WWF: «Leider zu langsam»
Die Kantone hätten bis Ende 2012 dafür sorgen sollen, dass Flüsse und Bäche wieder genügend Restwasser führen, damit die biologische Vielfalt erhalten bleibt. In den vergangenen Jahren hat das Bundesamt für Umwelt (BAFU) den Kanton Wallis verschiedentlich kritisiert, weil die Restwassersanierungen nicht vorangetrieben wurden. Nun zeigt ein aktueller Bericht des BAFU Fortschritte auf. «Der Kanton Wallis hatte Ende 2016 57 Prozent der Wasserentnahmen saniert und liegt nun bei 94 Prozent», so das BAFU. Da die Frist 2012 abgelaufen sei, müsse der Kanton die noch ausstehenden zwölf Wasserentnahmen jedoch so schnell wie möglich sanieren. Laut der kantonalen Dienststelle für Energie und Wasserkraft ist vorgesehen, die Sanierungen bis Ende 2019 abzuschliessen. Andere Kantone, etwa Freiburg, Neuenburg und Luzern, haben erst zwischen 40 Prozent und 60 Prozent der Wasserentnahmen saniert. Schweizweit sind 87 Prozent der rund 1000 Fassungen von Wasserkraftwerken saniert.

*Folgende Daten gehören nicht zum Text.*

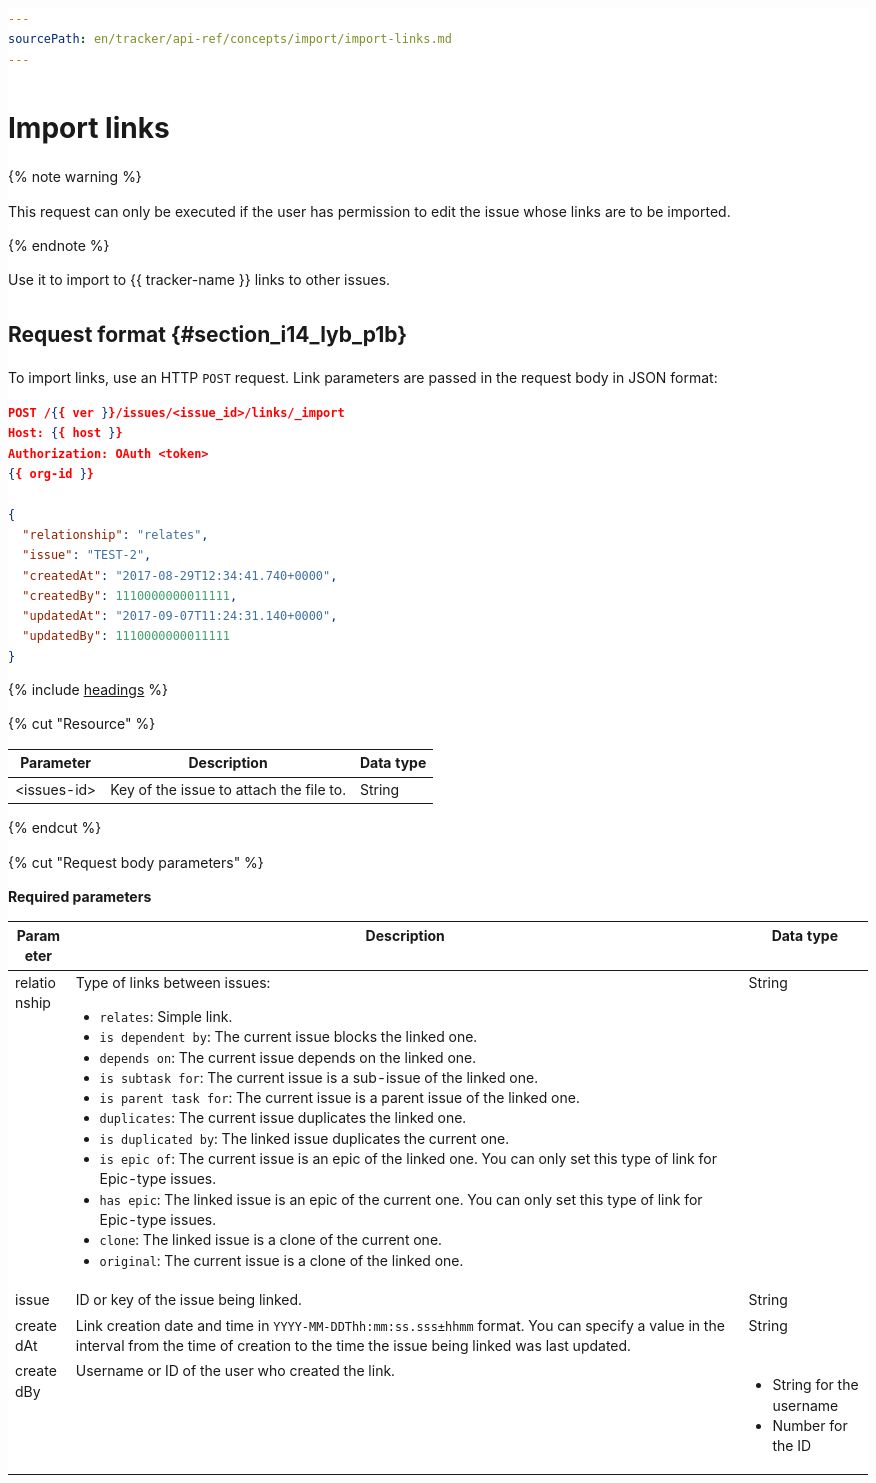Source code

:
 ```yaml
---
sourcePath: en/tracker/api-ref/concepts/import/import-links.md
---
```

# Import links

{% note warning %}

This request can only be executed if the user has permission to edit the issue whose links are to be imported.

{% endnote %}

Use it to import to {{ tracker-name }} links to other issues.

## Request format {#section_i14_lyb_p1b}

To import links, use an HTTP `POST` request. Link parameters are passed in the request body in JSON format:

```json
POST /{{ ver }}/issues/<issue_id>/links/_import
Host: {{ host }}
Authorization: OAuth <token>
{{ org-id }}

{
  "relationship": "relates",
  "issue": "TEST-2",
  "createdAt": "2017-08-29T12:34:41.740+0000",
  "createdBy": 1110000000011111,
  "updatedAt": "2017-09-07T11:24:31.140+0000",
  "updatedBy": 1110000000011111
}
```

{% include [headings](../../../_includes/tracker/api/headings.md) %}

{% cut "Resource" %}

| Parameter | Description | Data type |
| --- | --- | --- |
| \<issues-id\> | Key of the issue to attach the file to. | String |

{% endcut %}

{% cut "Request body parameters" %}

**Required parameters**

| Parameter | Description | Data type |
| -------- | -------- | ---------- |
| relationship | Type of links between issues:<ul><li>`relates`: Simple link.</li><li>`is dependent by`: The current issue blocks the linked one.</li><li>`depends on`: The current issue depends on the linked one.</li><li>`is subtask for`: The current issue is a sub-issue of the linked one.</li><li>`is parent task for`: The current issue is a parent issue of the linked one.</li><li>`duplicates`: The current issue duplicates the linked one.</li><li>`is duplicated by`: The linked issue duplicates the current one.</li><li>`is epic of`: The current issue is an epic of the linked one. You can only set this type of link for Epic-type issues.</li><li>`has epic`: The linked issue is an epic of the current one. You can only set this type of link for Epic-type issues.</li><li>`clone`: The linked issue is a clone of the current one.</li><li>`original`: The current issue is a clone of the linked one.</li></ul> | String |
| issue | ID or key of the issue being linked. | String |
| createdAt | Link creation date and time in `YYYY-MM-DDThh:mm:ss.sss±hhmm` format. You can specify a value in the interval from the time of creation to the time the issue being linked was last updated. | String |
| createdBy | Username or ID of the user who created the link. | <ul><li>String for the username</li><li> Number for the ID</li></ul> |
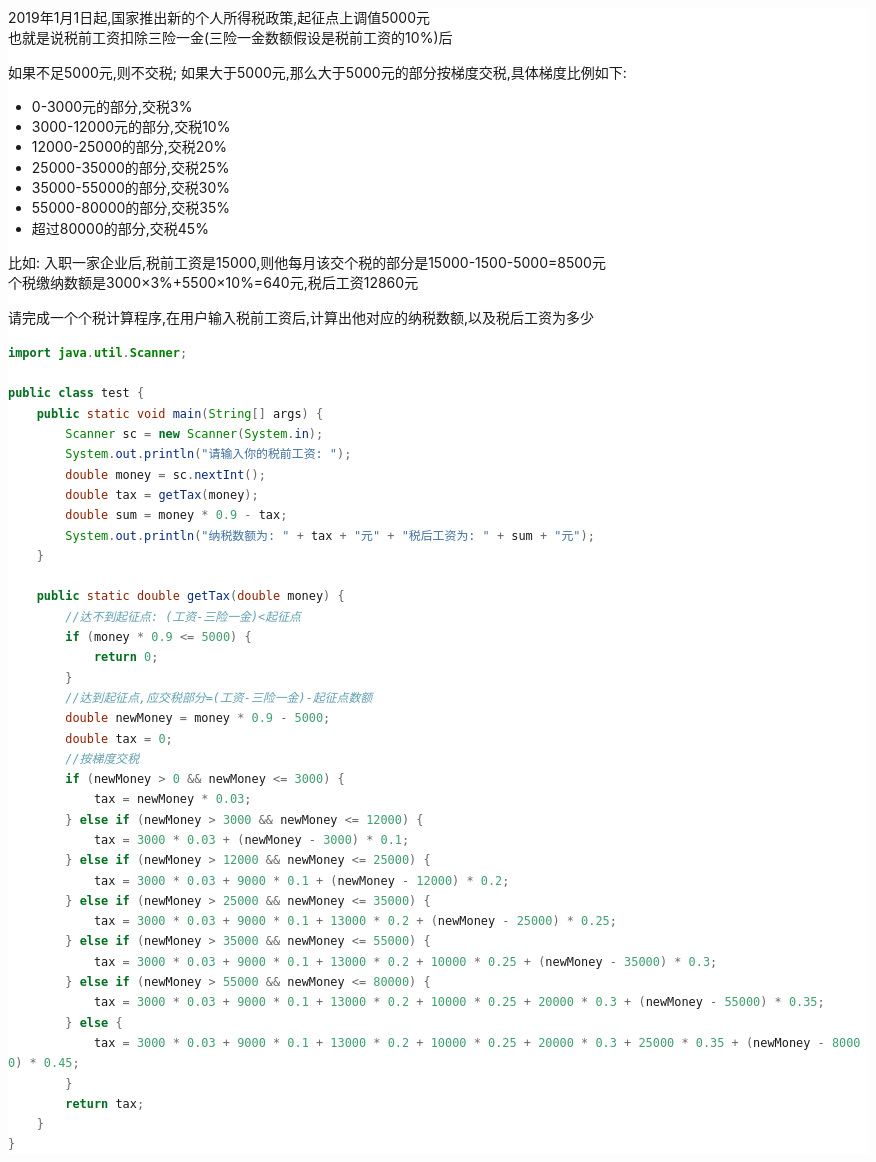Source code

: 2019年1月1日起,国家推出新的个人所得税政策,起征点上调值5000元     
也就是说税前工资扣除三险一金(三险一金数额假设是税前工资的10%)后      

如果不足5000元,则不交税; 如果大于5000元,那么大于5000元的部分按梯度交税,具体梯度比例如下:       
- 0-3000元的部分,交税3%  			  
- 3000-12000元的部分,交税10%
- 12000-25000的部分,交税20%
- 25000-35000的部分,交税25%      
- 35000-55000的部分,交税30%
- 55000-80000的部分,交税35%
- 超过80000的部分,交税45%   

比如: 入职一家企业后,税前工资是15000,则他每月该交个税的部分是15000-1500-5000=8500元  
个税缴纳数额是3000×3%+5500×10%=640元,税后工资12860元        

请完成一个个税计算程序,在用户输入税前工资后,计算出他对应的纳税数额,以及税后工资为多少       

```java
import java.util.Scanner; 

public class test {
    public static void main(String[] args) {
        Scanner sc = new Scanner(System.in); 
        System.out.println("请输入你的税前工资: "); 
        double money = sc.nextInt(); 
        double tax = getTax(money); 
        double sum = money * 0.9 - tax; 
        System.out.println("纳税数额为: " + tax + "元" + "税后工资为: " + sum + "元"); 
    }

    public static double getTax(double money) {
        //达不到起征点: (工资-三险一金)<起征点
        if (money * 0.9 <= 5000) {
            return 0; 
        }
        //达到起征点,应交税部分=(工资-三险一金)-起征点数额
        double newMoney = money * 0.9 - 5000; 
        double tax = 0; 
        //按梯度交税
        if (newMoney > 0 && newMoney <= 3000) {
            tax = newMoney * 0.03; 
        } else if (newMoney > 3000 && newMoney <= 12000) {
            tax = 3000 * 0.03 + (newMoney - 3000) * 0.1; 
        } else if (newMoney > 12000 && newMoney <= 25000) {
            tax = 3000 * 0.03 + 9000 * 0.1 + (newMoney - 12000) * 0.2; 
        } else if (newMoney > 25000 && newMoney <= 35000) {
            tax = 3000 * 0.03 + 9000 * 0.1 + 13000 * 0.2 + (newMoney - 25000) * 0.25; 
        } else if (newMoney > 35000 && newMoney <= 55000) {
            tax = 3000 * 0.03 + 9000 * 0.1 + 13000 * 0.2 + 10000 * 0.25 + (newMoney - 35000) * 0.3; 
        } else if (newMoney > 55000 && newMoney <= 80000) {
            tax = 3000 * 0.03 + 9000 * 0.1 + 13000 * 0.2 + 10000 * 0.25 + 20000 * 0.3 + (newMoney - 55000) * 0.35; 
        } else {
            tax = 3000 * 0.03 + 9000 * 0.1 + 13000 * 0.2 + 10000 * 0.25 + 20000 * 0.3 + 25000 * 0.35 + (newMoney - 80000) * 0.45; 
        }
        return tax; 
    }
}
```

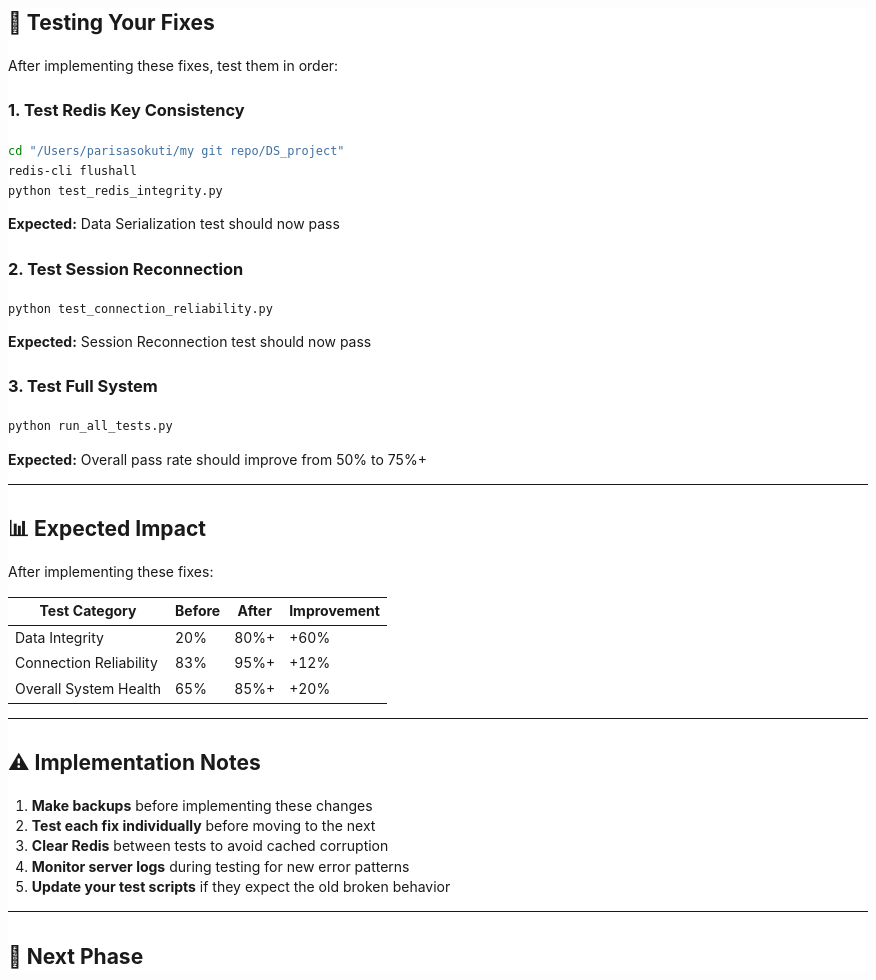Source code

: ## 🧪 Testing Your Fixes

After implementing these fixes, test them in order:

### 1. Test Redis Key Consistency
```bash
cd "/Users/parisasokuti/my git repo/DS_project"
redis-cli flushall
python test_redis_integrity.py
```
**Expected:** Data Serialization test should now pass

### 2. Test Session Reconnection
```bash
python test_connection_reliability.py
```
**Expected:** Session Reconnection test should now pass

### 3. Test Full System
```bash
python run_all_tests.py
```
**Expected:** Overall pass rate should improve from 50% to 75%+

---

## 📊 Expected Impact

After implementing these fixes:

| Test Category | Before | After | Improvement |
|---------------|--------|-------|-------------|
| Data Integrity | 20% | 80%+ | +60% |
| Connection Reliability | 83% | 95%+ | +12% |
| Overall System Health | 65% | 85%+ | +20% |

---

## ⚠️ Implementation Notes

1. **Make backups** before implementing these changes
2. **Test each fix individually** before moving to the next
3. **Clear Redis** between tests to avoid cached corruption
4. **Monitor server logs** during testing for new error patterns
5. **Update your test scripts** if they expect the old broken behavior

---

## 🎯 Next Phase
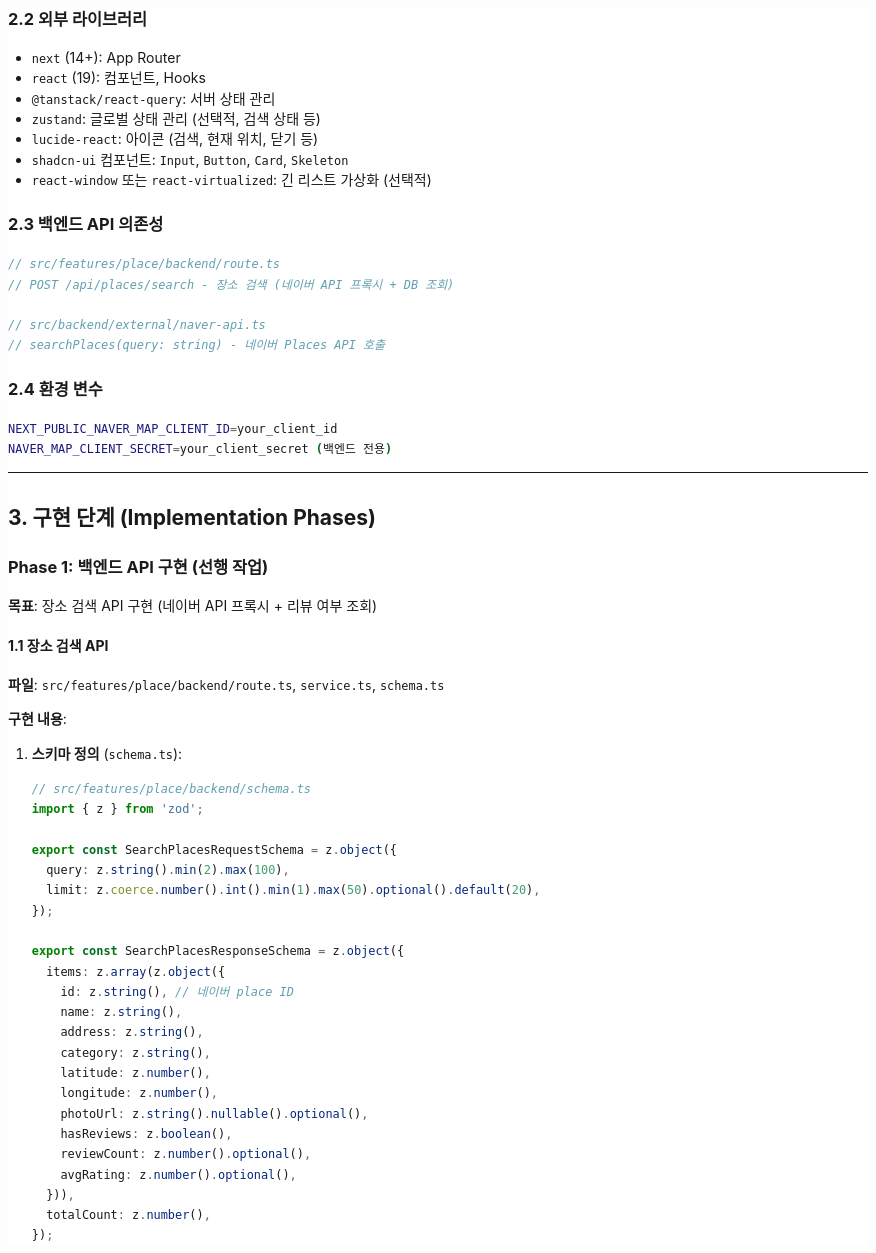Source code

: ### 2.2 외부 라이브러리
- `next` (14+): App Router
- `react` (19): 컴포넌트, Hooks
- `@tanstack/react-query`: 서버 상태 관리
- `zustand`: 글로벌 상태 관리 (선택적, 검색 상태 등)
- `lucide-react`: 아이콘 (검색, 현재 위치, 닫기 등)
- `shadcn-ui` 컴포넌트: `Input`, `Button`, `Card`, `Skeleton`
- `react-window` 또는 `react-virtualized`: 긴 리스트 가상화 (선택적)

### 2.3 백엔드 API 의존성
```typescript
// src/features/place/backend/route.ts
// POST /api/places/search - 장소 검색 (네이버 API 프록시 + DB 조회)

// src/backend/external/naver-api.ts
// searchPlaces(query: string) - 네이버 Places API 호출
```

### 2.4 환경 변수
```bash
NEXT_PUBLIC_NAVER_MAP_CLIENT_ID=your_client_id
NAVER_MAP_CLIENT_SECRET=your_client_secret (백엔드 전용)
```

---

## 3. 구현 단계 (Implementation Phases)

### Phase 1: 백엔드 API 구현 (선행 작업)
**목표**: 장소 검색 API 구현 (네이버 API 프록시 + 리뷰 여부 조회)

#### 1.1 장소 검색 API
**파일**: `src/features/place/backend/route.ts`, `service.ts`, `schema.ts`

**구현 내용**:
1. **스키마 정의** (`schema.ts`):
   ```typescript
   // src/features/place/backend/schema.ts
   import { z } from 'zod';

   export const SearchPlacesRequestSchema = z.object({
     query: z.string().min(2).max(100),
     limit: z.coerce.number().int().min(1).max(50).optional().default(20),
   });

   export const SearchPlacesResponseSchema = z.object({
     items: z.array(z.object({
       id: z.string(), // 네이버 place ID
       name: z.string(),
       address: z.string(),
       category: z.string(),
       latitude: z.number(),
       longitude: z.number(),
       photoUrl: z.string().nullable().optional(),
       hasReviews: z.boolean(),
       reviewCount: z.number().optional(),
       avgRating: z.number().optional(),
     })),
     totalCount: z.number(),
   });
   ```

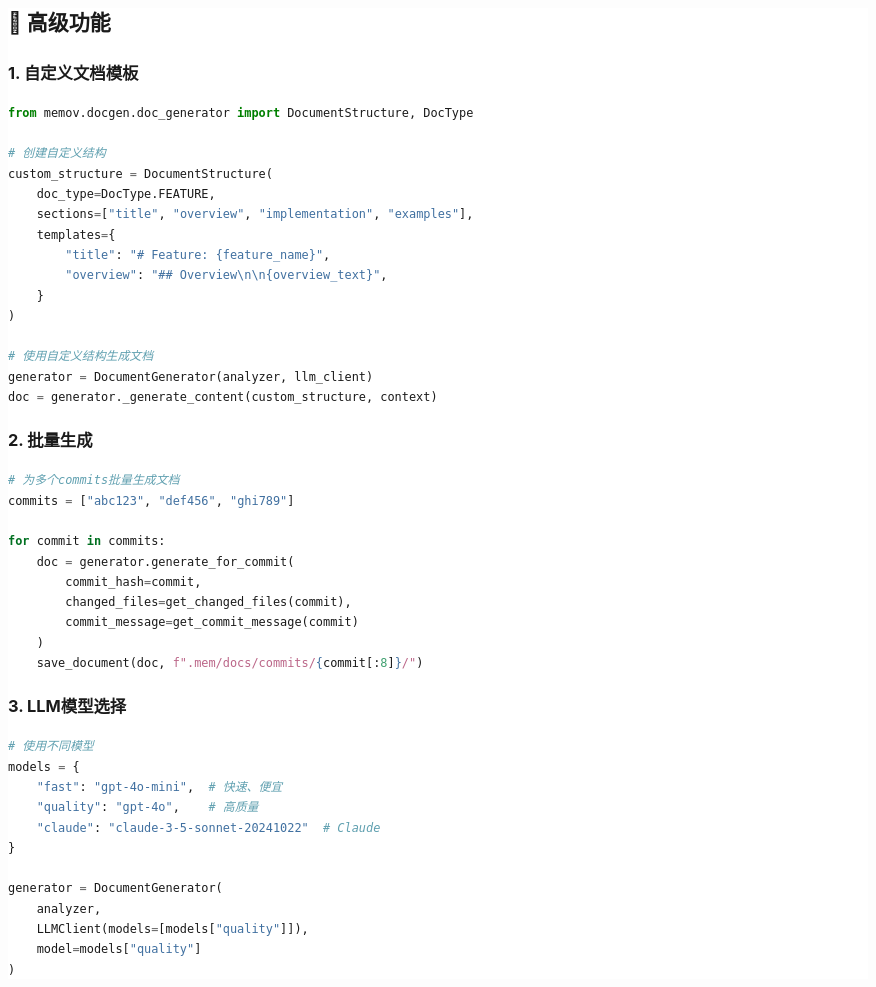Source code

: ## 🔧 高级功能

### 1. 自定义文档模板

```python
from memov.docgen.doc_generator import DocumentStructure, DocType

# 创建自定义结构
custom_structure = DocumentStructure(
    doc_type=DocType.FEATURE,
    sections=["title", "overview", "implementation", "examples"],
    templates={
        "title": "# Feature: {feature_name}",
        "overview": "## Overview\n\n{overview_text}",
    }
)

# 使用自定义结构生成文档
generator = DocumentGenerator(analyzer, llm_client)
doc = generator._generate_content(custom_structure, context)
```

### 2. 批量生成

```python
# 为多个commits批量生成文档
commits = ["abc123", "def456", "ghi789"]

for commit in commits:
    doc = generator.generate_for_commit(
        commit_hash=commit,
        changed_files=get_changed_files(commit),
        commit_message=get_commit_message(commit)
    )
    save_document(doc, f".mem/docs/commits/{commit[:8]}/")
```

### 3. LLM模型选择

```python
# 使用不同模型
models = {
    "fast": "gpt-4o-mini",  # 快速、便宜
    "quality": "gpt-4o",    # 高质量
    "claude": "claude-3-5-sonnet-20241022"  # Claude
}

generator = DocumentGenerator(
    analyzer,
    LLMClient(models=[models["quality"]]),
    model=models["quality"]
)
```
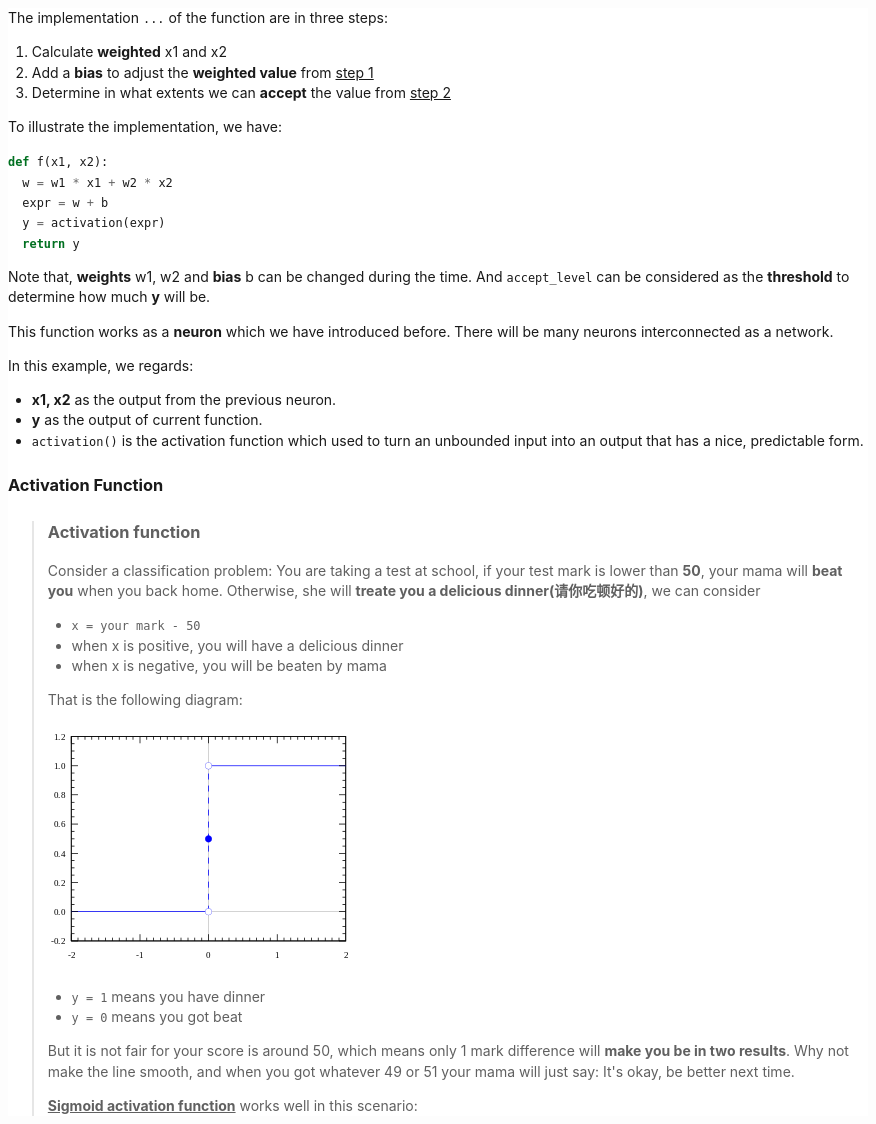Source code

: The implementation `...` of the function are in three steps:

1. Calculate **weighted** x1 and x2
2. Add a **bias** to adjust the **weighted value** from <u>step 1</u>
3. Determine in what extents we can **accept** the value from <u>step 2</u>

To illustrate the implementation, we have:

```python
def f(x1, x2):
  w = w1 * x1 + w2 * x2
  expr = w + b
  y = activation(expr)
  return y
```

Note that, **weights** w1, w2 and **bias** b can be changed during the time. And `accept_level` can be considered as the **threshold** to determine how much **y** will be.

This function works as a **neuron** which we have introduced before. There will be many neurons interconnected as a network.

In this example, we regards:

* **x1, x2** as the output from the previous neuron.
* **y** as the output of current function.
* `activation()` is the activation function which used to turn an unbounded input into an output that has a nice, predictable form.

### Activation Function

> ### Activation function
>
> Consider a classification problem: You are taking a test at school, if your test mark is lower than **50**, your mama will **beat you** when you back home. Otherwise, she will **treate you a delicious dinner(请你吃顿好的)**, we can consider
>
> * `x = your mark - 50`
> * when x is positive, you will have a delicious dinner
> * when x is negative, you will be beaten by mama
>
> That is the following diagram:
>
> ![Step Function](step_function.png)
>
> * `y = 1` means you have dinner
> * `y = 0` means you got beat
>
> But it is not fair for your score is around 50, which means only 1 mark difference will **make you be in two results**. Why not make the line smooth, and when you got whatever 49 or 51 your mama will just say: It's okay, be better next time.
>
> <u>**Sigmoid activation function**</u> works well in this scenario:
>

«Leider ging alles viel zu langsam. Es gibt vor allem im Unterwallis noch zentrale offene Fälle und auch im Oberwallis fliesst noch zu wenig Wasser – zum Beispiel bei den Anlagen am Griessee, Merezenbach oder Blinne. Hier muss es endlich vorwärtsgehen», kommentiert der WWF die Restwassersituation im Wallis.
Neue Forderungen der Umweltverbände
Der Kanton wird die Restwassersanierungen in wenigen Monaten abschliessen können. Der WWF stellt bereits heute neue Forderungen. «Momentan geben viele Walliser Kraftwerke kein oder deutlich weniger Wasser ab als nötig. Bei vielen Anlagen müssen die Wassermengen daher erhöht und über die Jahreszeiten besser verteilt werden. Nur so können Fische und die letzten Hotspots der Artenvielfalt überleben», so der WWF. Bei Konzessionserneuerungen seien die kantonalen Behörden daher in der Pflicht, angemessenes Restwasser zu verfügen und damit die dramatische Situation in den Gewässern zu entschärfen. «Die Vorschriften für Restwassermengen zu lockern wäre hingegen fatal für das Leben in und an den Gewässern», ist der WWF überzeugt.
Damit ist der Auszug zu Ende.